Now that the first quarter of 2014 is in the books, let's take an updated look comparing reported corporate profits and the S&P 500. (Regrettably, this is the last time I'll be able to use these graphs, since S&P has insisted that the St. Louis FRED delete the series since it is not paying for the information.)  

First of all, here is the relationship between the YoY% change in corporate profits vs. stock prices for the last 20 years:

Now here is the same information zoomed in on the last 3 years:

There was a marked deceleration in the YoY% increase in corporate profits in Q2 of last year that persisted through the end of 2013.  Thus, all things being equal, we ought to expect that stock prices will only be up about 5% or so YoY *on average measured on a quarterly basis* for the remainder of this year.
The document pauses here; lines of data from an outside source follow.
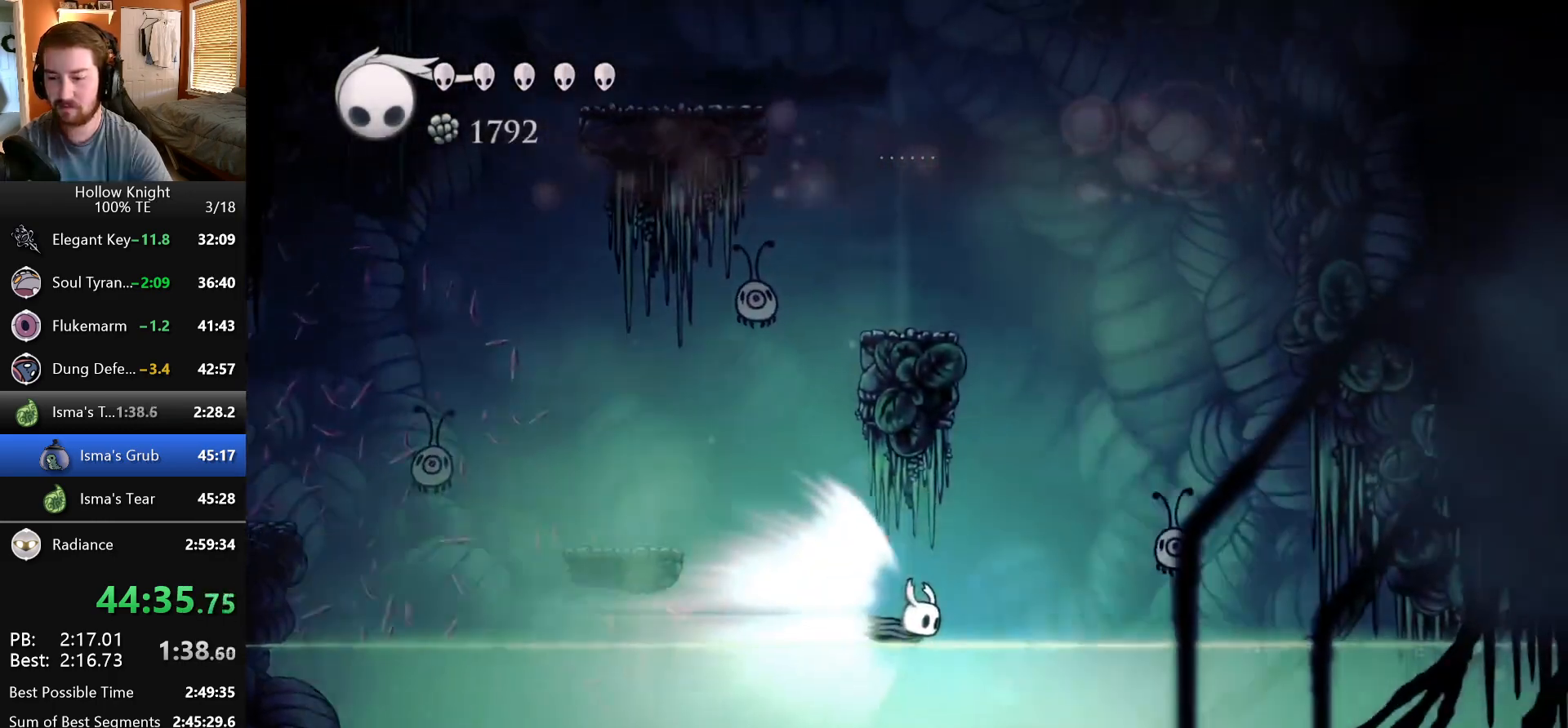
{"keys": ["right"], "events": []}
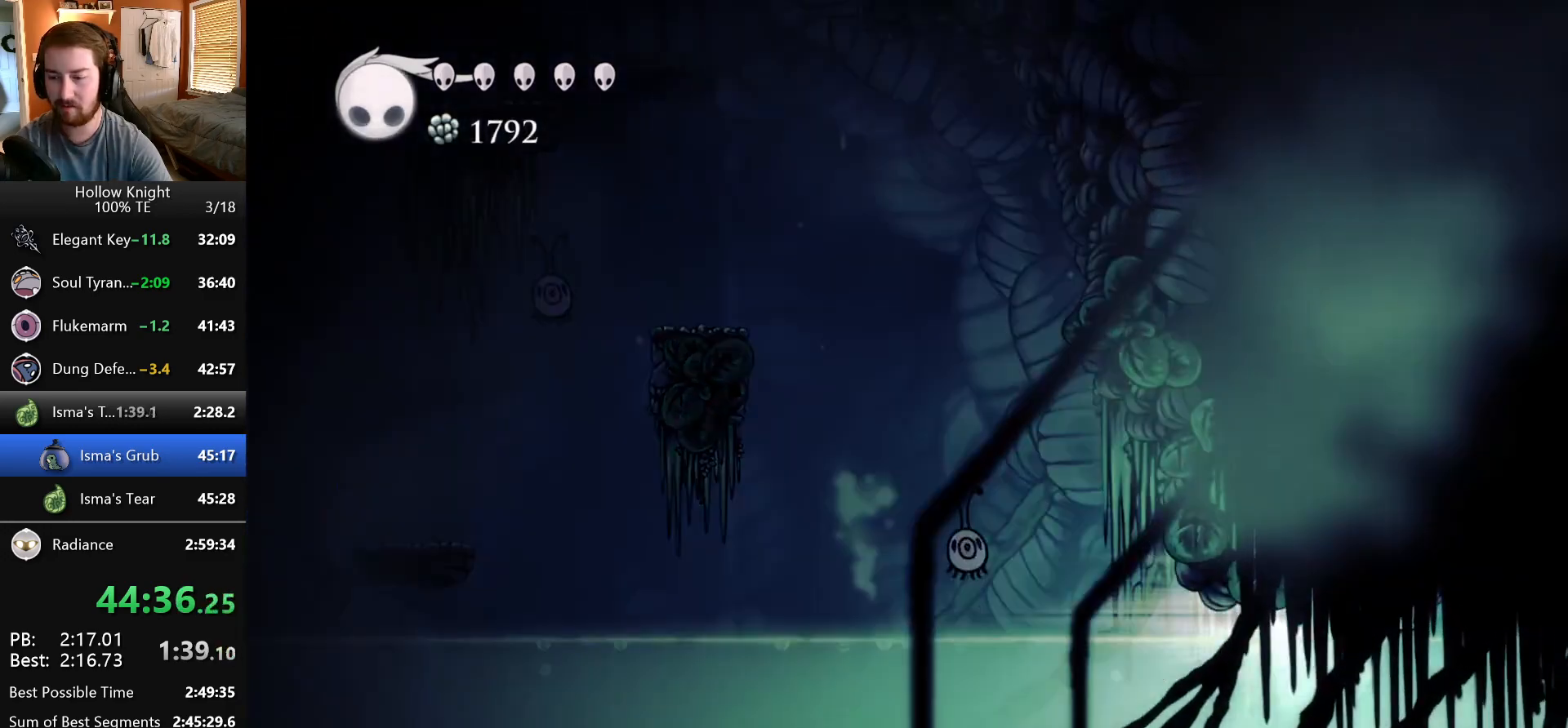
{"keys": ["right"], "events": []}
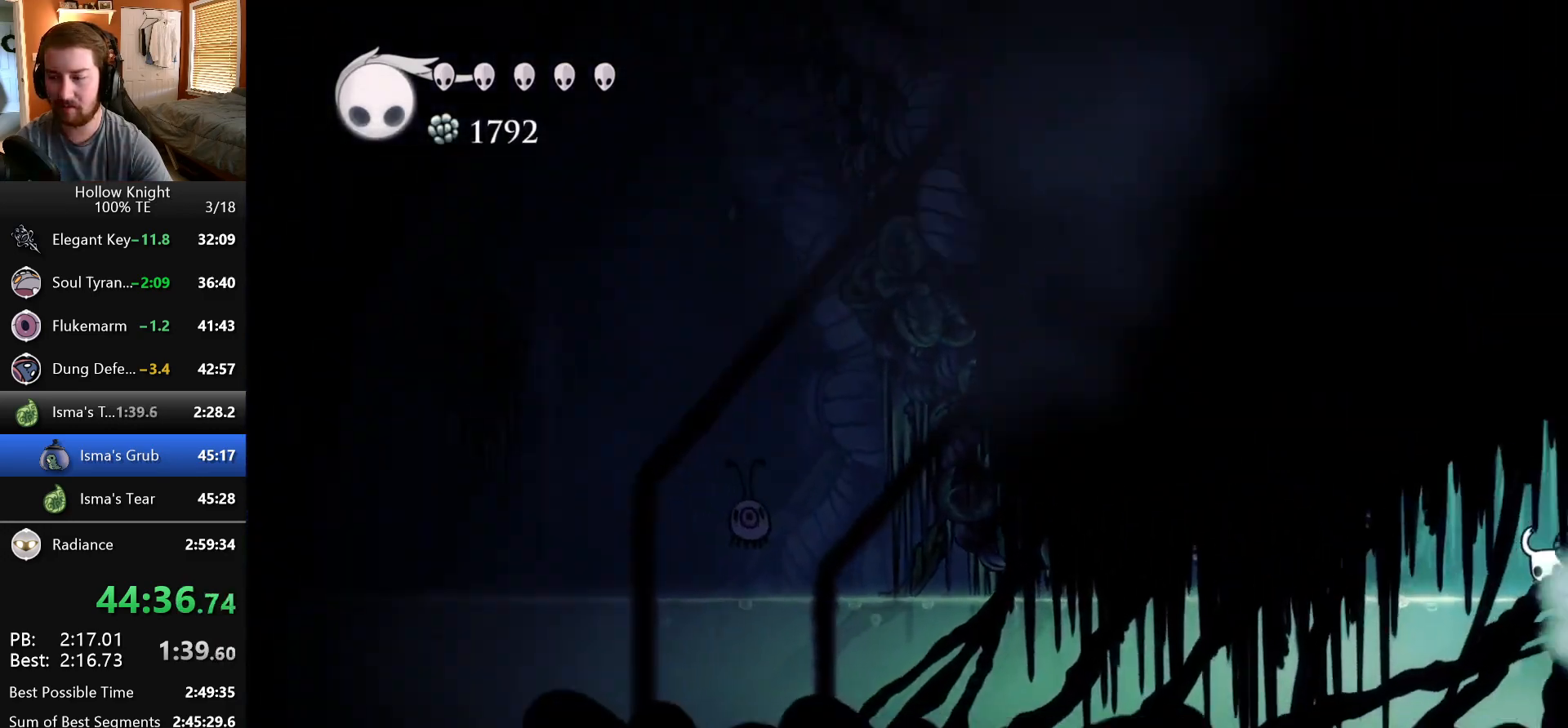
{"keys": ["right"], "events": [[317, "jump", "down"], [500, "jump", "up"]]}
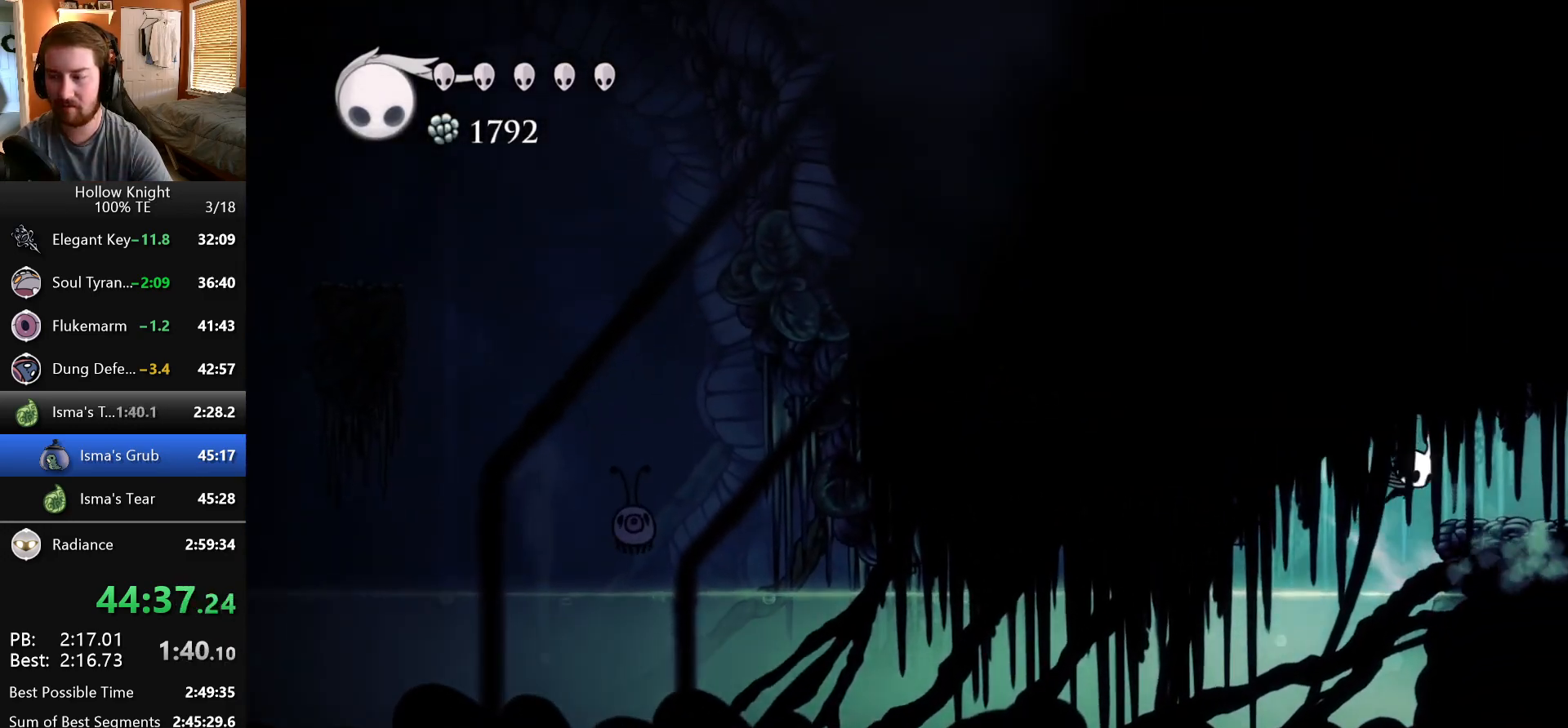
{"keys": ["right"], "events": []}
It certainly hasn't happened so far, and the reason is "multiple expansion" as described above and is shown in this graph normed to 100 at the stock market low of March 2009:

In 2013 and through the first quarter of this year, stock prices increased significantly more that corporate profits.

That multiple expansion might continue for quite awhile.  But a 10%+ decline of stock prices on average in this quarter or the next would certainly not be unusual.

(Final caveat:  This post contains opinions and observations. It is not professional advice in any way, shape or form and should not be construed that way. In other words, buyer beware.)